Matt over at SvN points me to the keynote address from this year’s MIT Sports Analytics Conference, which, on the surface, probably isn’t the first thing you’ll be Googling for in the morning. But despite it being moderated by Michael Lewis and featuring an a pretty good panel, it gets very interesting at about 20 minutes in. That’s the point when Houston Rockets GM Daryl Morey, in fairly blunt terms, explains how he cannot stand working with people who don’t stand up for their own thoughts and opinions:
You have to have a culture where there’s no bad idea and people aren’t afraid to bring them up. I want the people who work with me to have very, very strong opinions. And I get really mad if I make the first argument against and they’re immediately like, “Oh yeah, maybe you’re right.” That drives me nuts.

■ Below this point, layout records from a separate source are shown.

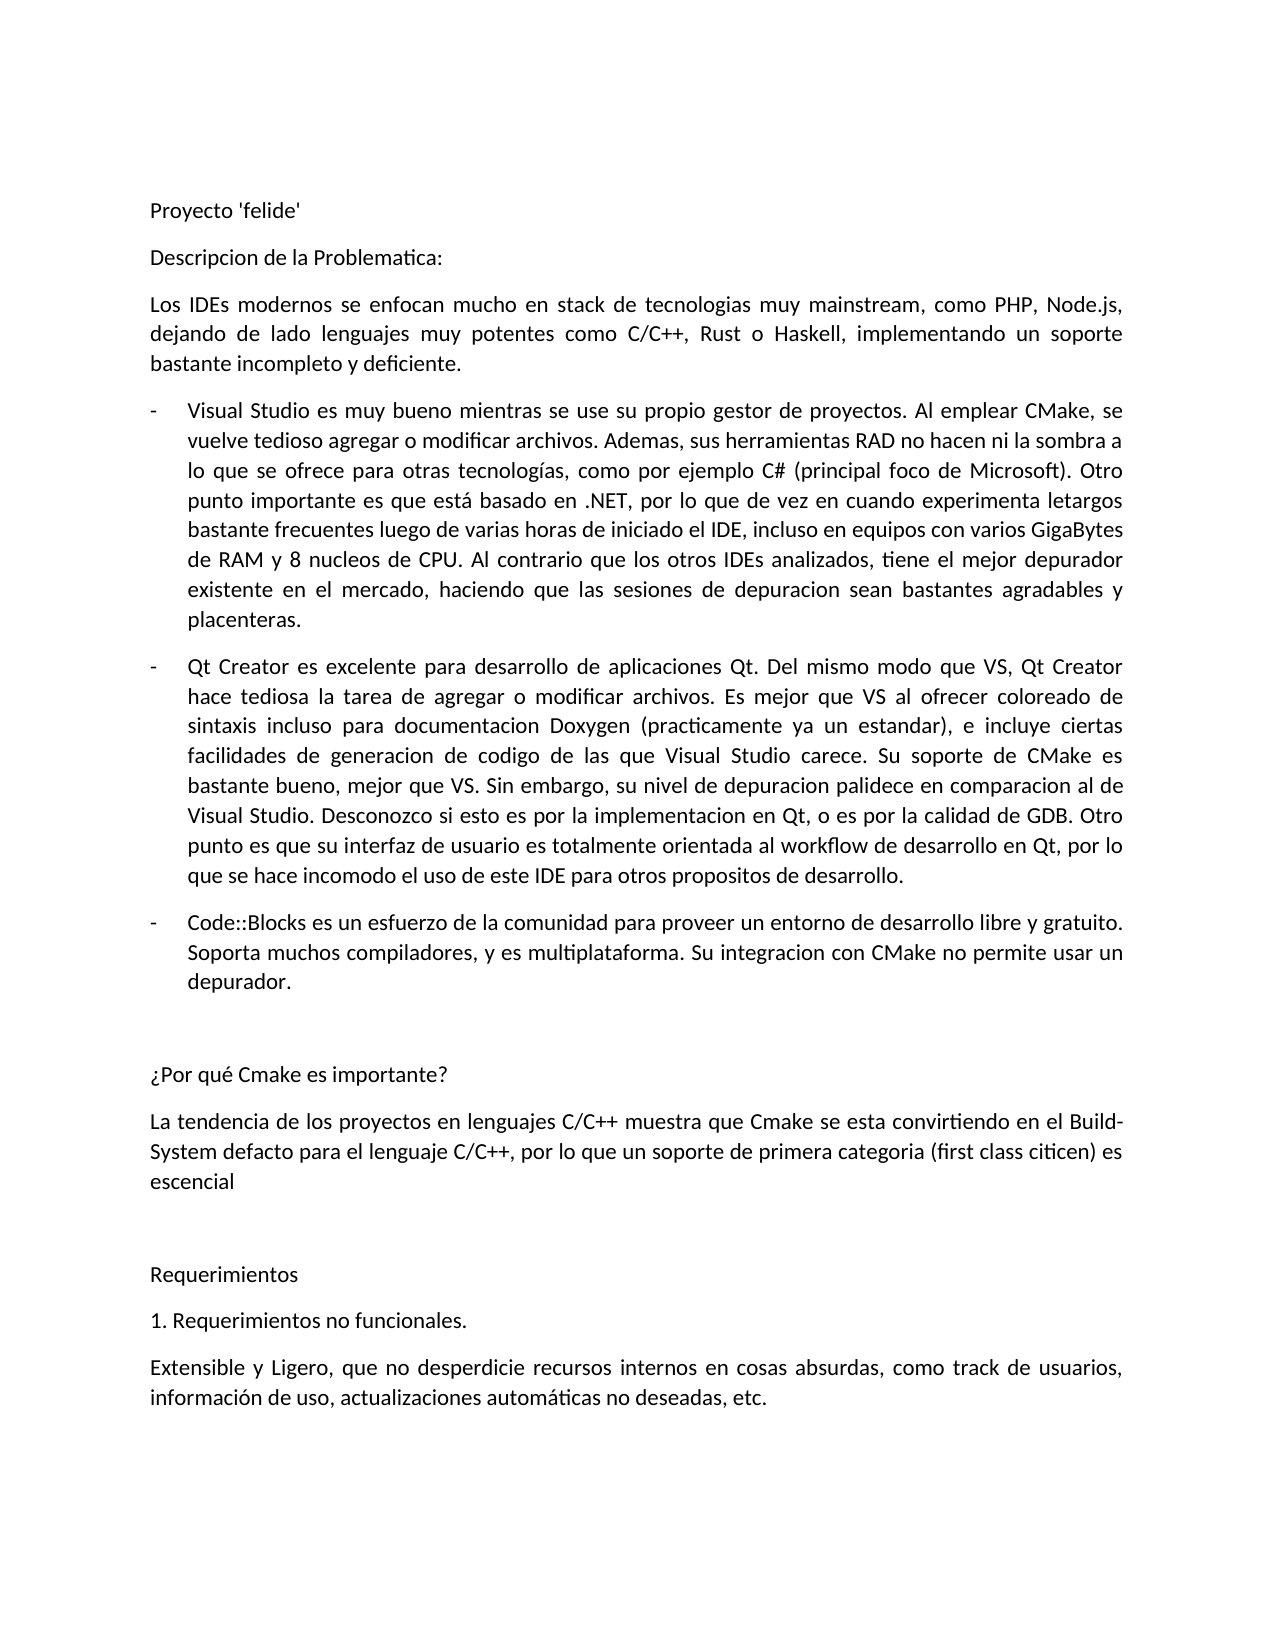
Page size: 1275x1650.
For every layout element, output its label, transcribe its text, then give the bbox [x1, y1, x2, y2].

text La tendencia de los proyectos en lenguajes C/C++ muestra que Cmake se esta convirtiendo en el Build-System defacto para el lenguaje C/C++, por lo que un soporte de primera categoria (first class citicen) es escencial [150, 1107, 1125, 1195]
text Los IDEs modernos se enfocan mucho en stack de tecnologias muy mainstream, como PHP, Node.js, dejando de lado lenguajes muy potentes como C/C++, Rust o Haskell, implementando un soporte bastante incompleto y deficiente. [150, 290, 1125, 377]
text Requerimientos [150, 1260, 1125, 1288]
text Descripcion de la Problematica: [150, 243, 1125, 271]
text ¿Por qué Cmake es importante? [150, 1061, 1125, 1089]
text Proyecto 'felide' [150, 197, 1125, 224]
list Qt Creator es excelente para desarrollo de aplicaciones Qt. Del mismo modo que VS, Qt Creator hace tediosa la tarea de agregar o modificar archivos. Es mejor que VS al ofrecer coloreado de sintaxis incluso para documentacion Doxygen (practicamente ya un estandar), e incluye ciertas facilidades de generacion de codigo de las que Visual Studio carece. Su soporte de CMake es bastante bueno, mejor que VS. Sin embargo, su nivel de depuracion palidece en comparacion al de Visual Studio. Desconozco si esto es por la implementacion en Qt, o es por la calidad de GDB. Otro punto es que su interfaz de usuario es totalmente orientada al workflow de desarrollo en Qt, por lo que se hace incomodo el uso de este IDE para otros propositos de desarrollo. [150, 652, 1125, 889]
text 1. Requerimientos no funcionales. [150, 1307, 1125, 1335]
list Visual Studio es muy bueno mientras se use su propio gestor de proyectos. Al emplear CMake, se vuelve tedioso agregar o modificar archivos. Ademas, sus herramientas RAD no hacen ni la sombra a lo que se ofrece para otras tecnologías, como por ejemplo C# (principal foco de Microsoft). Otro punto importante es que está basado en .NET, por lo que de vez en cuando experimenta letargos bastante frecuentes luego de varias horas de iniciado el IDE, incluso en equipos con varios GigaBytes de RAM y 8 nucleos de CPU. Al contrario que los otros IDEs analizados, tiene el mejor depurador existente en el mercado, haciendo que las sesiones de depuracion sean bastantes agradables y placenteras. [150, 396, 1125, 633]
text Extensible y Ligero, que no desperdicie recursos internos en cosas absurdas, como track de usuarios, información de uso, actualizaciones automáticas no deseadas, etc. [150, 1353, 1125, 1411]
list Code::Blocks es un esfuerzo de la comunidad para proveer un entorno de desarrollo libre y gratuito. Soporta muchos compiladores, y es multiplataforma. Su integracion con CMake no permite usar un depurador. [150, 908, 1125, 996]
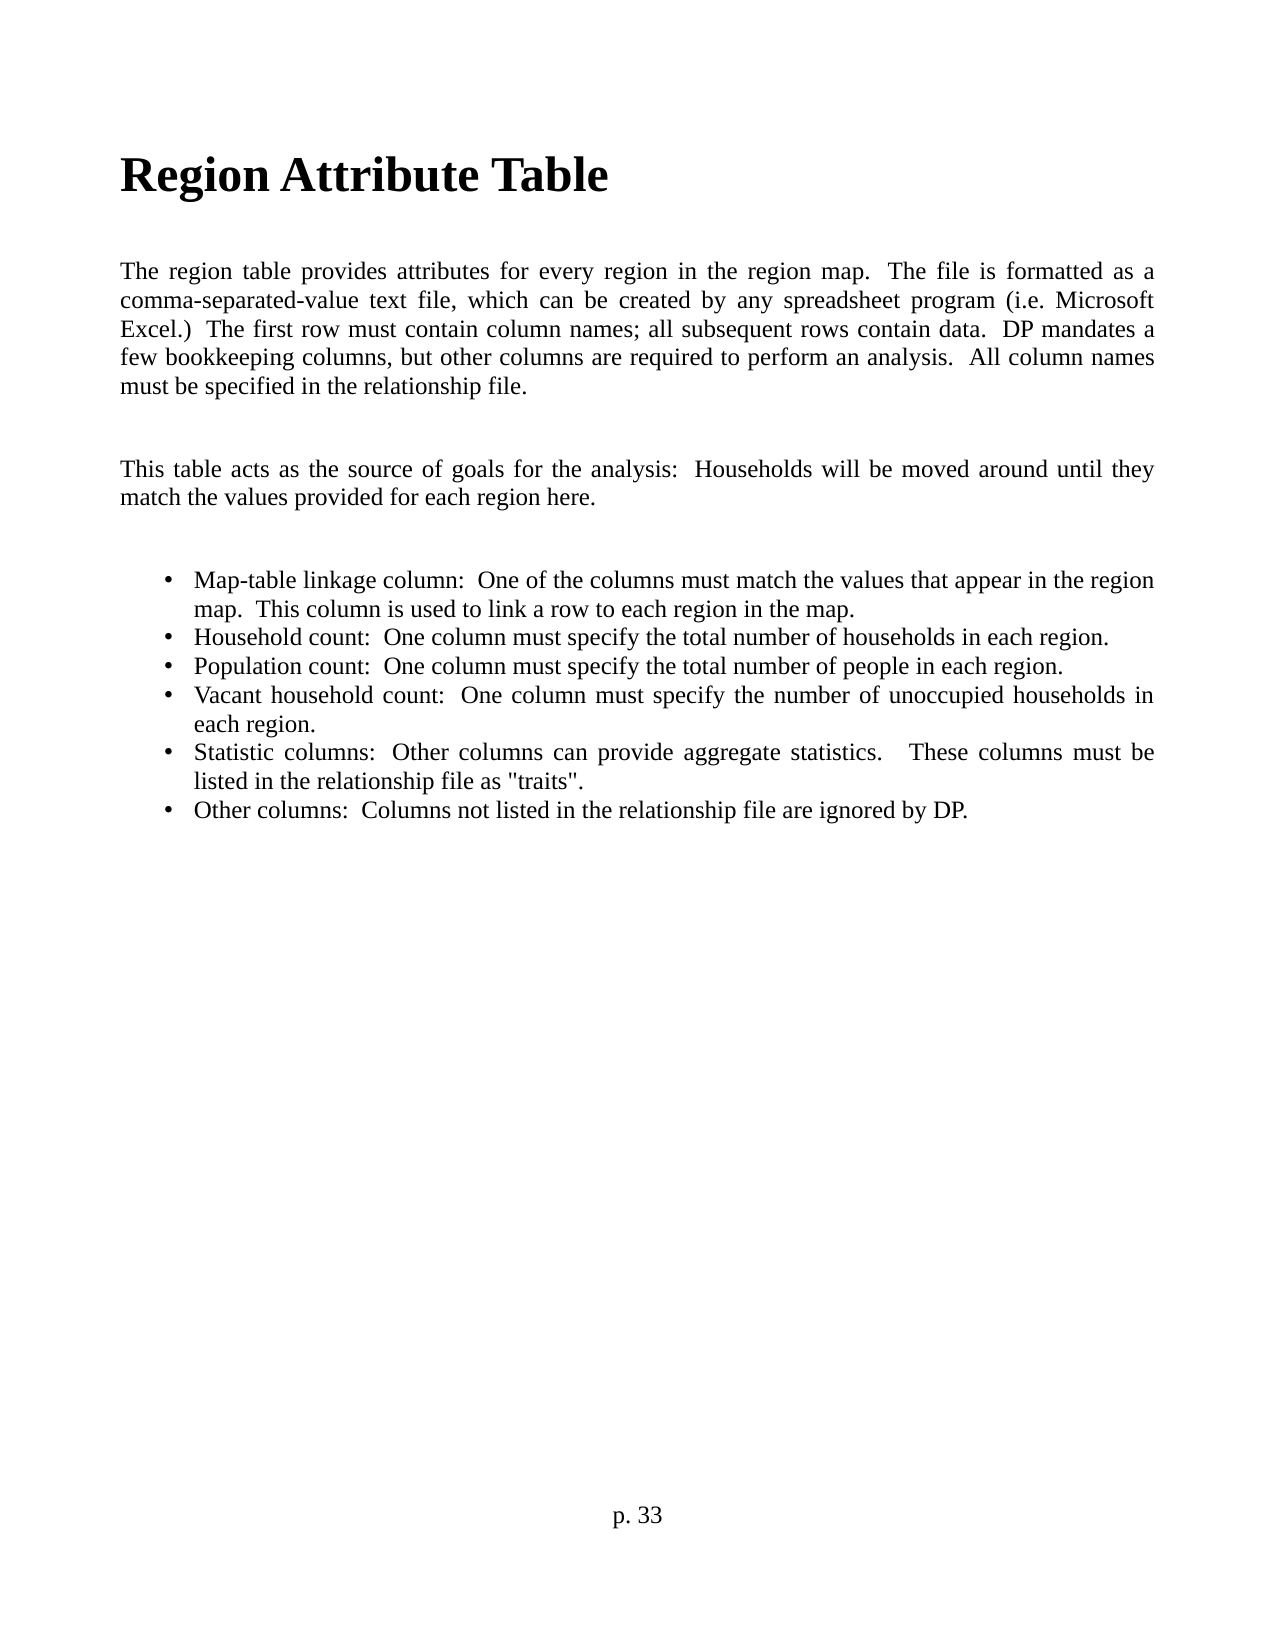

This reminds me of the paradox of the wannabe progressive company: its leaders say they want people who will openly disagree and defend their opinions, but when that happens, egos are bruised and positions threatened and reputations tested. Touchy-feely concept goes out the window when it gets down to bare metal. The fact is most companies say this is how they operate because it sounds good in press releases and HR magazine interviews, but really can’t abide it in daily practice. I’ve seen it time and again, and you probably have, too. And if you say it as a talking point, it’s not part of your culture, and if it’s not part of your culture, you have no business saying it.
This is why I work where I do: when the partners here say to speak my mind, they mean it. How often do you hear about a new employee being taken behind closed doors and told to speak up more, not less? That happened to me, right here at MIPRO, about four months into my job. And it was due: my previous job taught me political maneuvering and the fine art of watching what you say, neither of which are recognized talents here at MIPRO. This company, for better or worse, embraced the idea that healthy dissent provides a litmus test for idea and opinions, and so far it has worked marvelously, without penalty, every time. Yes, things can get heated and not all opinions are winners, but everyone has a chance to speak their piece. When all is said and done, we walk out of the conference room unified, completely behind the chosen approach.
The best part? This mindset trickles down to clients. As a consulting company, we pledge to tell our clients what they need to hear, not what they want to hear. Since we’ve been in business, clients have praised our ability to do this, sometimes in emphatic terms, more than anything else. And when you’re paying for our expertise and guidance, isn’t that what you expect?